At least three visitors per week
The alarm bell is sounded by Kivala. This young start-up from Proptech (term designating the transformation of the French real estate sector thanks to new technologies) was founded barely a year ago, in Boulogne-Billancourt (Hauts-de-Seine). At the beginning of November 2024, during the 2024 Co-ownership and Habitat Exhibition in Paris, it won the Grand Prix de la Copro, awarded by the Minister of Housing, Valérie Létard, for its innovative and connected property management solution. access to buildings (read box).
Personalized access codes
More precisely, Kivala offers “a personalized access code system for different visitors”, we are told. It includes a touch panel installed at the entrance to the building and a mobile application with several options: validation of remote door opening, video, instant creation of a personalized code of variable duration, consultation of visitor entries , deletion of users…

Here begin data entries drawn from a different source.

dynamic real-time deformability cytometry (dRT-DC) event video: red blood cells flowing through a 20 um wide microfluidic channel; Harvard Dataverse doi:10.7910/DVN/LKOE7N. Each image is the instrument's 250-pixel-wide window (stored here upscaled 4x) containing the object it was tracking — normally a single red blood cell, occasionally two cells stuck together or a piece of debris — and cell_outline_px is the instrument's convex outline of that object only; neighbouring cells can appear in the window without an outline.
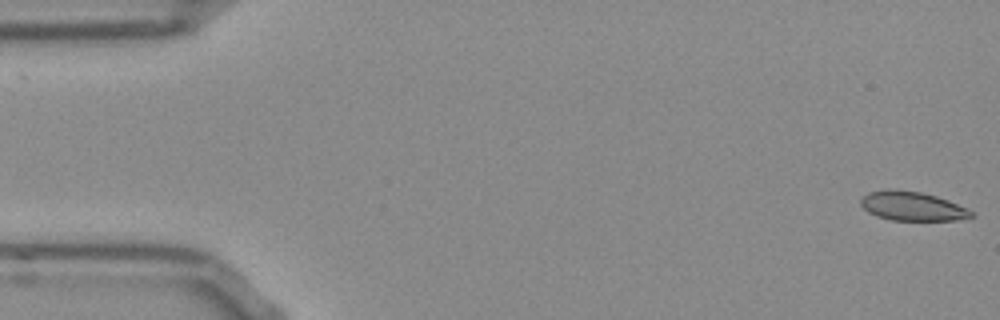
{"species": "Egyptian fruit bat (a non-hibernating species)", "species_latin": "Rousettus aegyptiacus", "temperature_condition": "room temperature", "stored_images_in_passage": 14, "camera_frame_rate_fps": 3000, "um_per_image_px": 0.085, "frame": {"image": 1, "passage_image": 1, "time_ms": 0.0, "image_size_px": [1000, 320], "cell_outline_px": [[976, 216], [956, 220], [892, 220], [876, 216], [868, 212], [860, 204], [860, 196], [868, 192], [888, 188], [896, 188], [920, 192], [936, 196], [948, 200], [968, 208]], "centroid_in_image_um": [77.51, 17.5], "position_along_channel_um": 7.5, "area_um2": 19.02}}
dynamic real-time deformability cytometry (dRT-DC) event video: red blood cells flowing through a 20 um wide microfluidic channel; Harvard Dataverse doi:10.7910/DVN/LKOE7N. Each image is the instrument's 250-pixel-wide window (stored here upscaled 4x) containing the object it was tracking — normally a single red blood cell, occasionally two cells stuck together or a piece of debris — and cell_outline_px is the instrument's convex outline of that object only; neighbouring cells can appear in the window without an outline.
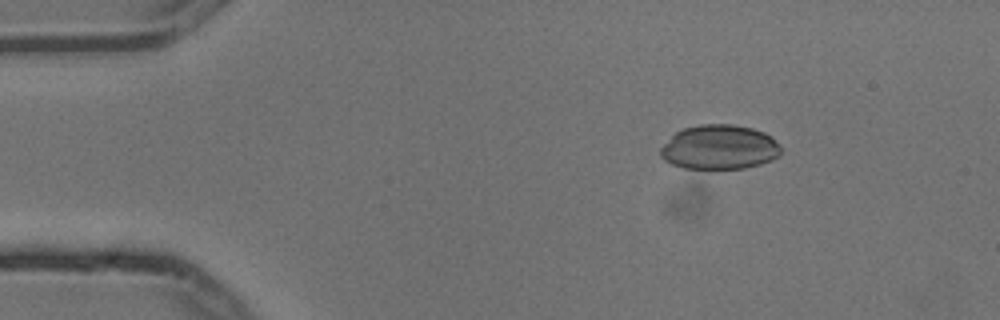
{"species": "common noctule bat (a hibernating species)", "species_latin": "Nyctalus noctula", "temperature_condition": "cold", "stored_images_in_passage": 5, "camera_frame_rate_fps": 3000, "um_per_image_px": 0.085, "animal": {"sex": "male", "body_mass_g": 13.3}, "frame": {"image": 1, "passage_image": 2, "time_ms": 0.333, "image_size_px": [1000, 320], "cell_outline_px": [[780, 156], [772, 160], [760, 164], [744, 168], [684, 168], [672, 164], [664, 160], [660, 156], [660, 148], [676, 132], [684, 128], [700, 124], [732, 124], [752, 128], [764, 132], [772, 136], [780, 148]], "centroid_in_image_um": [61.16, 12.51], "position_along_channel_um": 23.8, "area_um2": 31.15}}
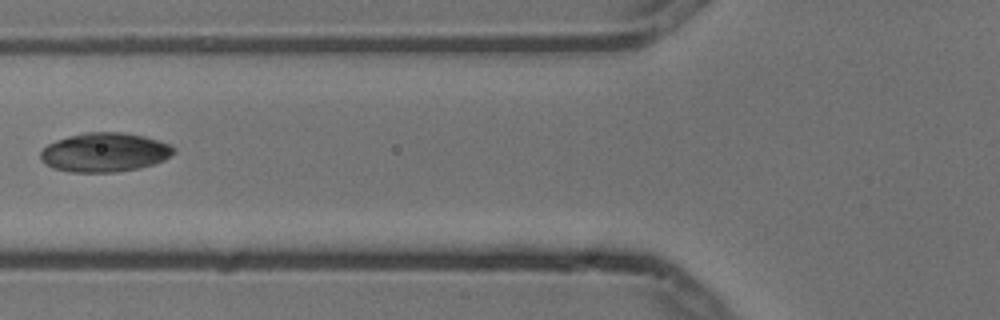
{"frame": {"image": 2, "passage_image": 5, "time_ms": 1.333, "image_size_px": [1000, 320], "cell_outline_px": [[176, 152], [164, 160], [140, 168], [116, 172], [72, 172], [52, 168], [44, 164], [40, 160], [40, 152], [48, 144], [56, 140], [68, 136], [84, 132], [124, 132], [144, 136], [160, 140], [172, 144], [176, 148]], "centroid_in_image_um": [8.91, 12.94], "position_along_channel_um": 116.9, "area_um2": 30.75}}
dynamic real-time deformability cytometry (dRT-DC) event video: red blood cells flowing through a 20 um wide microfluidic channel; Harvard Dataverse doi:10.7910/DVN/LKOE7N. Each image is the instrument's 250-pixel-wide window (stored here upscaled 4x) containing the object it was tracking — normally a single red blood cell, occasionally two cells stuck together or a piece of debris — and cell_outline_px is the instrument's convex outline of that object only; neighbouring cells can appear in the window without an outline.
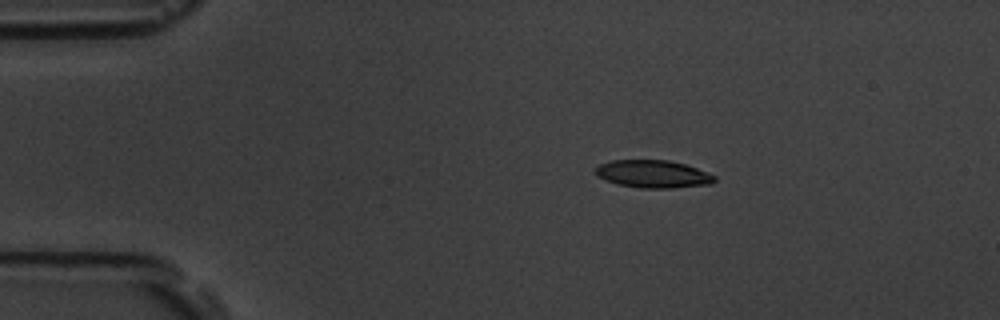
{"species": "common noctule bat (a hibernating species)", "species_latin": "Nyctalus noctula", "temperature_condition": "room temperature", "stored_images_in_passage": 45, "camera_frame_rate_fps": 3000, "um_per_image_px": 0.085, "animal": {"sex": "male", "body_mass_g": 19.5, "forearm_length_mm": 54.6}, "frame": {"image": 1, "passage_image": 1, "time_ms": 0.0, "image_size_px": [1000, 320], "cell_outline_px": [[716, 180], [712, 184], [672, 188], [640, 188], [616, 184], [596, 176], [592, 172], [600, 164], [612, 160], [668, 160], [684, 164], [696, 168], [716, 176]], "centroid_in_image_um": [55.48, 14.8], "position_along_channel_um": 29.5, "area_um2": 19.31}}
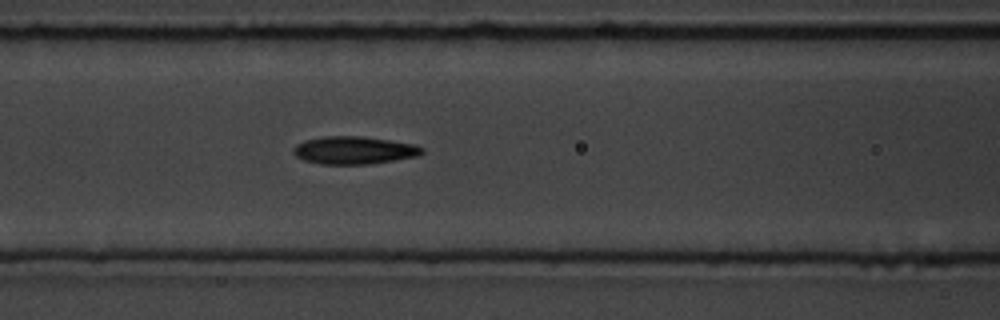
{"frame": {"image": 2, "passage_image": 14, "time_ms": 4.333, "image_size_px": [1000, 320], "cell_outline_px": [[424, 152], [420, 156], [372, 164], [320, 164], [304, 160], [296, 156], [292, 152], [292, 148], [296, 144], [304, 140], [324, 136], [364, 136], [416, 144], [424, 148]], "centroid_in_image_um": [30.12, 12.77], "position_along_channel_um": 136.5, "area_um2": 21.15}}
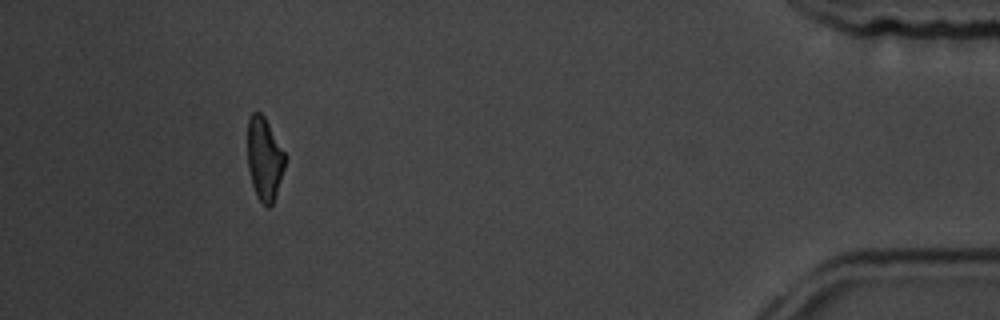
{"frame": {"image": 3, "passage_image": 41, "time_ms": 13.333, "image_size_px": [1000, 320], "cell_outline_px": [[288, 156], [272, 204], [268, 208], [256, 196], [252, 184], [248, 168], [248, 120], [252, 112], [260, 112], [264, 116]], "centroid_in_image_um": [22.49, 13.47], "position_along_channel_um": 412.7, "area_um2": 18.15}, "authors_computed_cell_mechanics": {"area_um2": 19.9988, "velocity_mm_per_s": 3.7647, "shape_relaxation_time_tau1_ms": 4.5522, "shape_relaxation_time_tau2_ms": 4.0782, "deformation_change_tau1": 0.168, "deformation_change_tau2": 0.1408}}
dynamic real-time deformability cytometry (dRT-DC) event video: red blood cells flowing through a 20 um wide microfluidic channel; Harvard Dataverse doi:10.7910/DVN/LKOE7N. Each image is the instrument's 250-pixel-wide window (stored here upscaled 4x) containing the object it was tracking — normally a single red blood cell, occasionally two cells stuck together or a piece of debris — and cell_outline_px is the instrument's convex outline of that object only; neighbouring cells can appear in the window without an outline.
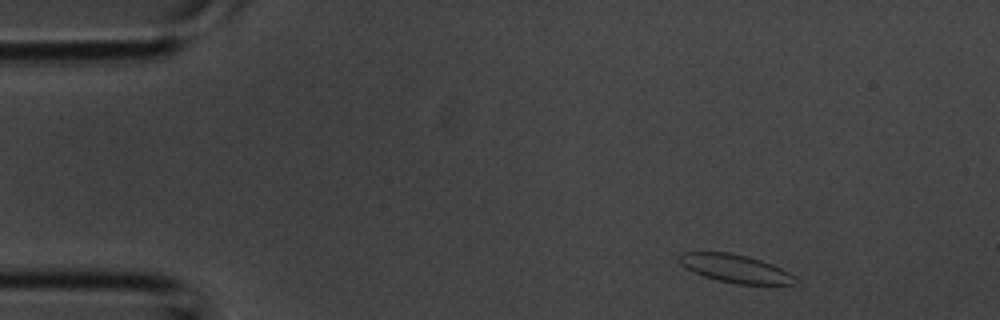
{"species": "common noctule bat (a hibernating species)", "species_latin": "Nyctalus noctula", "temperature_condition": "room temperature", "stored_images_in_passage": 4, "camera_frame_rate_fps": 3000, "um_per_image_px": 0.085, "animal": {"sex": "male", "body_mass_g": 20.1, "forearm_length_mm": 53.5}, "frame": {"image": 1, "passage_image": 1, "time_ms": 0.0, "image_size_px": [1000, 320], "cell_outline_px": [[796, 284], [736, 284], [716, 280], [692, 272], [680, 264], [676, 256], [684, 252], [728, 252], [760, 260], [772, 264], [796, 276]], "centroid_in_image_um": [62.45, 22.83], "position_along_channel_um": 22.6, "area_um2": 18.96}}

The installed intercom panel is offered at a price of 1300 euros excluding tax. It is sold with a subscription of 2 euros per month per apartment (access to the access code management application), we are told.
On this occasion, Kivala decided to present to the general public, and no longer just to real estate professionals, the results of a investigation* conducted with 1,103 residents on the question of using the access code of their building. Main lessons:
- 65% of French people consider the classic access code to be ineffective against intrusions
- 69% of French people do not feel protected at all with a traditional access code
- 74% of women feel afraid when a stranger rings their doorbell
We therefore also learn that, on average, an apartment registers three visitors per week (whether it is delivery man, worker, nurse…). Thus, for an average building of 20 housing units, this represents more than 3,000 external visitors each year, who have the access code of a building. Suffice to say that the risks incurred by this lack of security are enormous.

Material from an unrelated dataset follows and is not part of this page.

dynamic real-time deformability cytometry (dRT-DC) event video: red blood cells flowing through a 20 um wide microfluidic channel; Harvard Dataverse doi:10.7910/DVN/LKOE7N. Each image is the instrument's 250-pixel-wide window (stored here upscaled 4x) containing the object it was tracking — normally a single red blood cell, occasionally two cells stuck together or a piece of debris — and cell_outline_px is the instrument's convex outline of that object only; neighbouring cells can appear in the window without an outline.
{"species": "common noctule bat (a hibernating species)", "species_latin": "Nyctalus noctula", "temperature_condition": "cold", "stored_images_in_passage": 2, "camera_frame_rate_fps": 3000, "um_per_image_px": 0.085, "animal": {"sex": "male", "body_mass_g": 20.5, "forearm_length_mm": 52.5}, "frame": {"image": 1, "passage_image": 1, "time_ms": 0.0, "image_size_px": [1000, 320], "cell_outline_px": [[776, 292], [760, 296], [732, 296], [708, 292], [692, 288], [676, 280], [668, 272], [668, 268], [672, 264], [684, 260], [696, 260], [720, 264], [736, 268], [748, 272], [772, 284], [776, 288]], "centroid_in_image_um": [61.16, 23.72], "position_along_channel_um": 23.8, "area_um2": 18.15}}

One in two buildings without a code
The survey highlights the fact that the presence of an access code at the entrance to a building is not as widespread as one might believe. If more than 96% of Parisian buildings are equipped with it (source Insee 2019), only very large cities approach this ratio, which drops considerably in small towns.
Across the country, only 51% of French people living in an apartment will have an access code in 2024 (compared to 46% in 2019, source Insee ONDRP-SSMSI). The other half (49%) has access via intercom, which is often outdated and has few features.

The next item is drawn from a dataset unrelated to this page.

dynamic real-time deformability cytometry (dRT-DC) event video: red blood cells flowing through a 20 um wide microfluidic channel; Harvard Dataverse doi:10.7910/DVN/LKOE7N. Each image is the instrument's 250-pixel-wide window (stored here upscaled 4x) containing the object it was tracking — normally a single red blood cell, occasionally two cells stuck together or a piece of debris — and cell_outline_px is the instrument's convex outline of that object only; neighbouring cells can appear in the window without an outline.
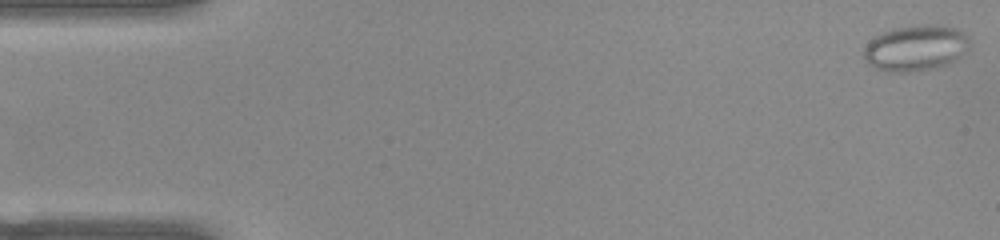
{"species": "common noctule bat (a hibernating species)", "species_latin": "Nyctalus noctula", "temperature_condition": "warm", "stored_images_in_passage": 51, "camera_frame_rate_fps": 3000, "um_per_image_px": 0.085, "animal": {"sex": "female", "body_mass_g": 22.0, "forearm_length_mm": 56.7}, "frame": {"image": 1, "passage_image": 1, "time_ms": 0.0, "image_size_px": [1000, 240], "cell_outline_px": [[968, 48], [956, 60], [948, 64], [932, 68], [912, 72], [880, 72], [868, 64], [864, 60], [864, 48], [876, 36], [892, 28], [920, 24], [936, 24], [956, 28], [968, 36]], "centroid_in_image_um": [77.81, 4.09], "position_along_channel_um": 7.2, "area_um2": 28.44}}
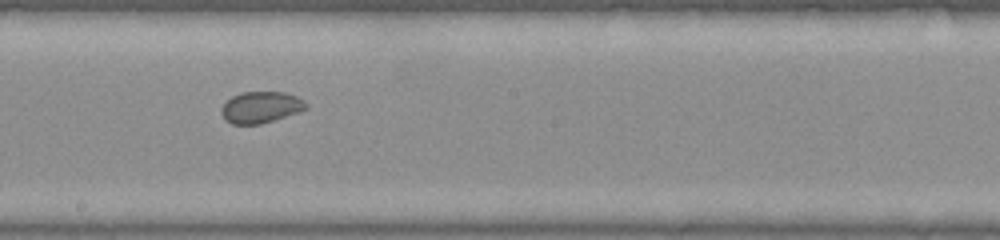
{"frame": {"image": 2, "passage_image": 28, "time_ms": 9.0, "image_size_px": [1000, 240], "cell_outline_px": [[308, 108], [300, 112], [260, 124], [232, 124], [224, 120], [220, 112], [220, 108], [232, 96], [240, 92], [284, 92], [296, 96], [304, 100], [308, 104]], "centroid_in_image_um": [22.17, 9.12], "position_along_channel_um": 226.0, "area_um2": 15.66}}
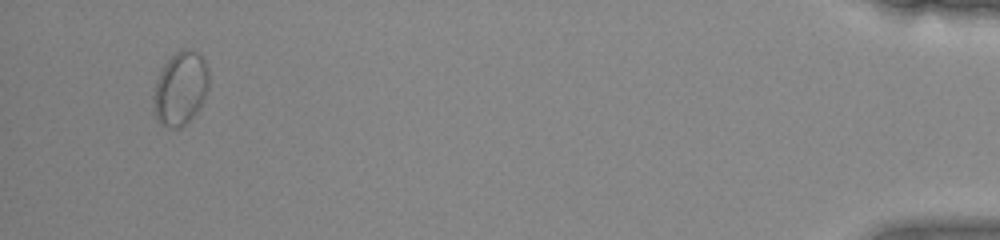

“Today, traditional and permanent access codes clearly no longer meet the needs of residents,” says Kivala, whose solution is slowly, but surely, making headway. Currently, 80 Parisian buildings are equipped with it.
*Survey carried out online from March 13 to 20, 2024 among 1,103 people representative of the French national population aged 18 and over, living in an apartment or building. The responses were then compiled and weighted according to pre-established quotas aimed at ensuring representativeness of the targeted population. All weightings are based on administrative data and data collected by INSEE.